深夜2時。君のとなりで ――世界中が知っている彼を、私だけが知らなかった
 何かの答えを確かめるように一刹那だけ止まった後、九条の顔がゆっくりと重なった。
 最初は、軽く啄むように触れ、やがて、深く奪うように。
 ぽんと肩を押されて柚子の身体は呆気なくソファに沈む。
 額に、九条の前髪が触れる感触。
 背中に、長い指が忍び込んでくる。 

「ん――」
 
 九条の胸に額を預けたまま、柚子は消え入りそうな声で抗議した。

「待って、待ってください……反則です。それ」

「それ、とは?」

「分かってて言ってますよね、絶対。九条さん」

「ええまあ」

 九条は腕の中にいる彼女を壊さないように、けれど強く抱き寄せた。
 柚子は軽く彼の胸を叩いたが、九条は微動だにせず、ただ意地悪そうな笑みを浮かべている。

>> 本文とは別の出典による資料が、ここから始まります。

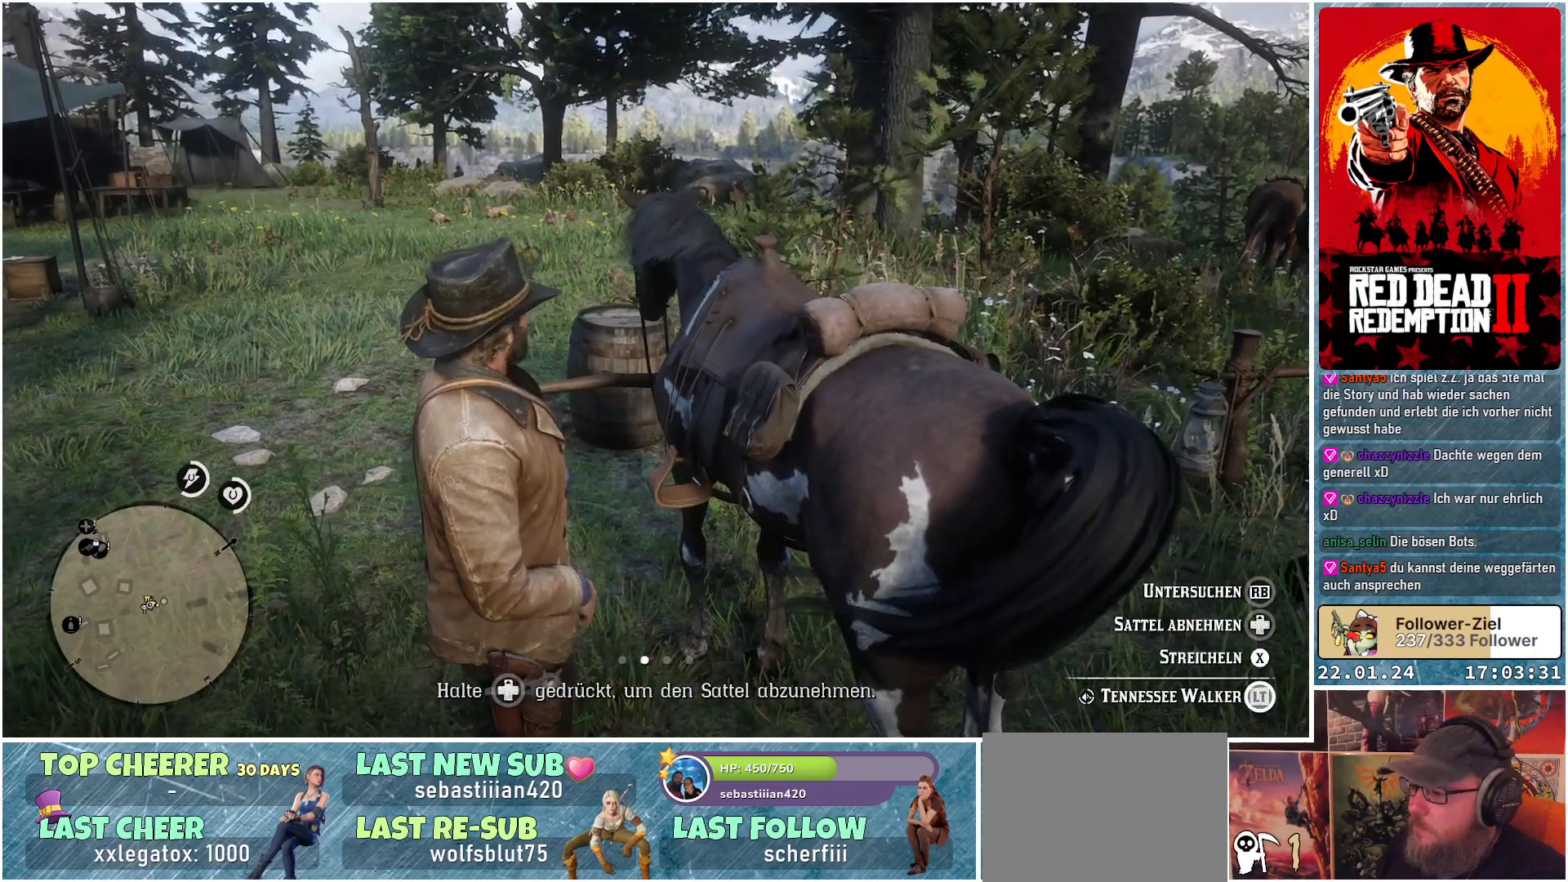
{"buttons": ["L2"], "left_stick": "center", "right_stick": "center", "events": []}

「柚子さんがなかなか気づいてくれないから、お仕置きです」

 静かな夜のなかで、柚子は自分の鼓動が九条の胸に伝わっていくのを感じていた。
 ようやく訪れた、この甘く、息苦しい変化。

「まずい」という予感の種類が、また一段と深く、熱いものへと書き換えられていく。